▶ **WHAT TO WORK ON**: Within the material below, how many lines carry the word "style"? State only the number.

--*--

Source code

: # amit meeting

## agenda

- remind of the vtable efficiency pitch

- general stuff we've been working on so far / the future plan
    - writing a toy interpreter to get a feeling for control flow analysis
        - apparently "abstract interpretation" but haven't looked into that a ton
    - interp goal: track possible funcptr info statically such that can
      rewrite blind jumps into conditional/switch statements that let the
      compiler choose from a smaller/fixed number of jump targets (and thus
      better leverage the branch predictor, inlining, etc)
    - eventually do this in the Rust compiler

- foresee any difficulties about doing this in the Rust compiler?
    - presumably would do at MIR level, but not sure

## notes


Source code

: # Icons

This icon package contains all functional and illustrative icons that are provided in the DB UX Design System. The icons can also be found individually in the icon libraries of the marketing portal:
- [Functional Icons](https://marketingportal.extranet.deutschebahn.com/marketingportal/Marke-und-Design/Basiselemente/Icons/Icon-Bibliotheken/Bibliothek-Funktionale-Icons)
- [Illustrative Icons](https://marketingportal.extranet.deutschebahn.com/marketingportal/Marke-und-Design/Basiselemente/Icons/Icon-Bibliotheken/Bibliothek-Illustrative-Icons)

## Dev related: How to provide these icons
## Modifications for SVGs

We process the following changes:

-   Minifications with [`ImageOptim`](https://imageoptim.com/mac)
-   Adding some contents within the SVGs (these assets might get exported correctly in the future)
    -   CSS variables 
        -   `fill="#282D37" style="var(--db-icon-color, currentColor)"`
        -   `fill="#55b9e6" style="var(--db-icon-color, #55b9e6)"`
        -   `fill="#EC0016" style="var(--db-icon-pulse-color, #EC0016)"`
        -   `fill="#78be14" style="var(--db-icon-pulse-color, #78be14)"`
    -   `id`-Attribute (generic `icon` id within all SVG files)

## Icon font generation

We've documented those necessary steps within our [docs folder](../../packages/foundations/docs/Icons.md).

--*--

▶ **TASK ANSWER**: 4